I find semblance in this authority for the reason that once the appellant was arraigned in court, what followed was a judicial process. After all, the appellant was granted bond the day he took plea and it was his duty to marshal security or whatever he could to secure his release. It cannot therefore be correct to suggest that the detention violated his individual rights. The detention does not qualify to be false imprisonment.

The appellant’s argument on this point is devoid of merit.

On assault, the appellant complaints that while at the police station, he was assaulted. His testimony was as follows;

I was handcuffed and punched up and taken to Bungoma Police Station. I was embarrassed as my right had been defamed. My shirt got torn.

It is trite law that he who alleges must proof. The relevant legal provisions on this is the Evidence Act under Sections 107 and 109 which provides;

107. (1) Whoever deserves any court to give judgment as to any legal right or liability dependent on the existence of facts which he asserts must prove that those facts exist.

(2) When a person is bound to prove the existence of any fact it is said that the burden of proof lies on that person.

109. The burden of proof as to any particular fact lies on the person who wishes the court to believe in its existence.

Upon careful scrutiny of the evidence tendered by the appellant, I am satisfied that the appellant failed to proof his allegations to the required standards. He did not produce medical evidence to show that he was indeed assaulted, he did not avail the shirt he alleges got torn in the hands on the police. He has also not led evidence linking the respondent with the tearing of his shirt.

Whether the award of damages by the trial court was erroneous to warrant an interference by this court.

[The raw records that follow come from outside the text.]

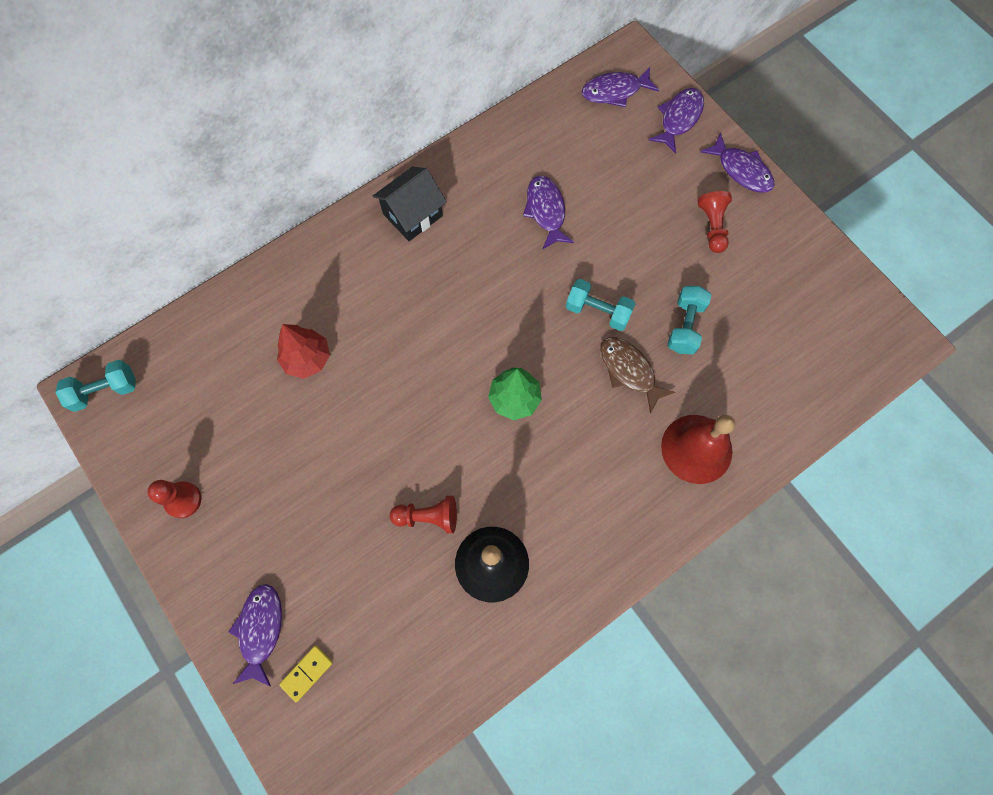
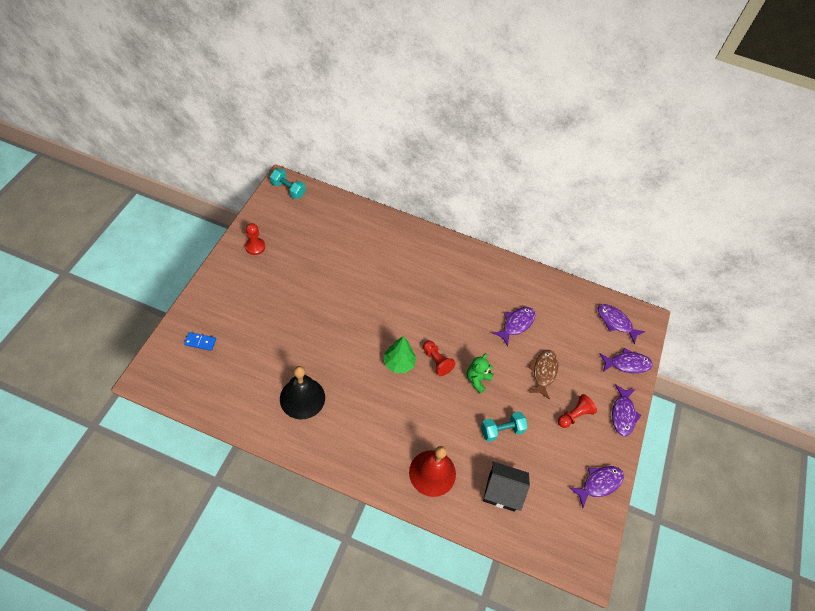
camera: 50 degrees right, 15 degrees down
purple fish [228,584,282,687] -> purple fish moved to [569,466,624,508]
red tree [277,324,330,379] -> none
yellow domino [279,645,333,702] -> blue domino [184,332,216,351]
black house [373,167,447,241] -> black house moved to [483,461,530,512]
red pawn [390,496,457,533] -> red pawn moved to [423,340,456,376]
turquoise dumbbell [566,279,636,331] -> green teddy bear [467,353,493,393]
brown fish [600,337,675,414] -> brown fish moved to [528,350,558,400]

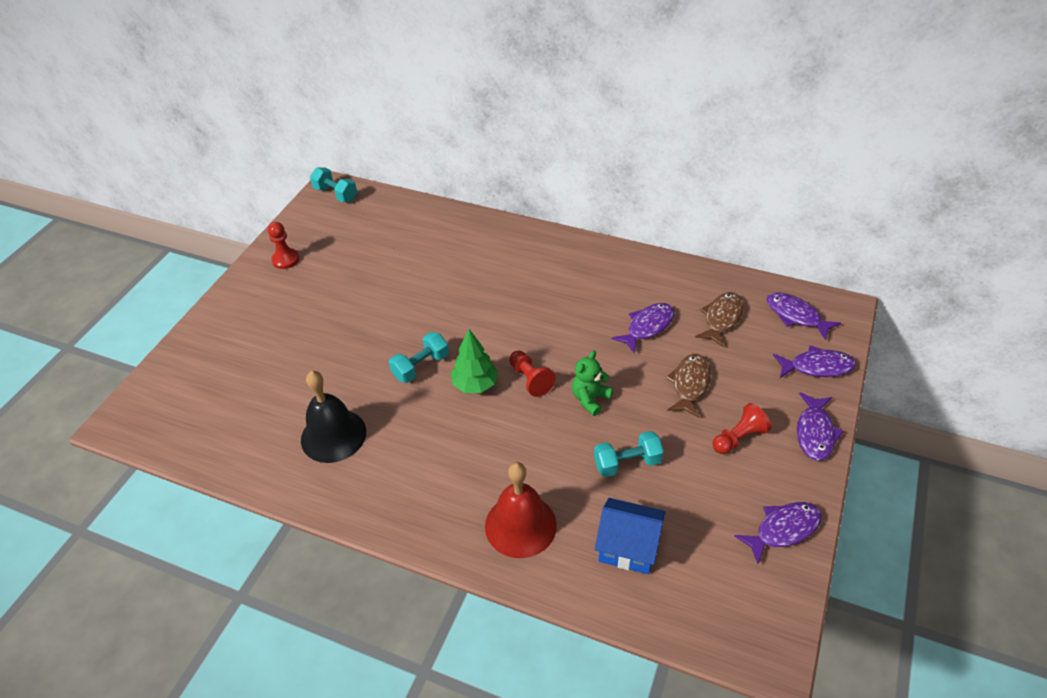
camera: 10 degrees right, 10 degrees down
blue domino [184,332,216,351] -> none
black house [483,461,530,512] -> blue house [595,498,666,574]
none -> turquoise dumbbell [389,332,449,383]
none -> brown fish [695,292,743,347]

In his submissions in the subordinate court, the appellant sought Kshs 1 Million on the head of tortious assault, Kshs 3 Million for malicious prosecution and Kshs I Million for false imprisonment.

In a line of authorities of this court and the superior courts, it is settled that even if a claim for compensation is dismissed, the court ought to assess the damages it would have awarded had the suit been successful.

InGladys Wanjiru Njaramba –Vs- Globe Pharmacy & Another (2014)eKLR  the Court stated-

“It is trite law that the trial Court was under duty to assess the general damages payable to the Plaintiff even after dismissing the suit.  This position is confirmed by the Court of Appeal in the case of Mordekai Mwangi Nandwa V Bhogals Garage Ltd Ca No. 124 OF 1993 report in [1993]KLR 4448 where the Court held that the practice that damages be assessed even if the case is dismissed does not imply writing an alternative judgment and in the case of Matiya Byabaloma & Others V Uganda Transport Co. Ltd Uganda Supreme Court Civil Appeal No. 10 OF 1993 IV KALR 138 where the Court held that the Judge erred in not assessing the damage he would have awarded had the appellant been successful in her claim.  From the above authorities it is clear that the trial Court fell into error by not assessing the award of general damages he would have awarded to the Appellant had she been successful in proving her case.”

When a party succeeds in an appeal, the appellate court can assess the damages or remit the same to the trial court to do so. In this case I am not satisfied that the appeal has merit. The same is hereby dismissed with costs to the respondent.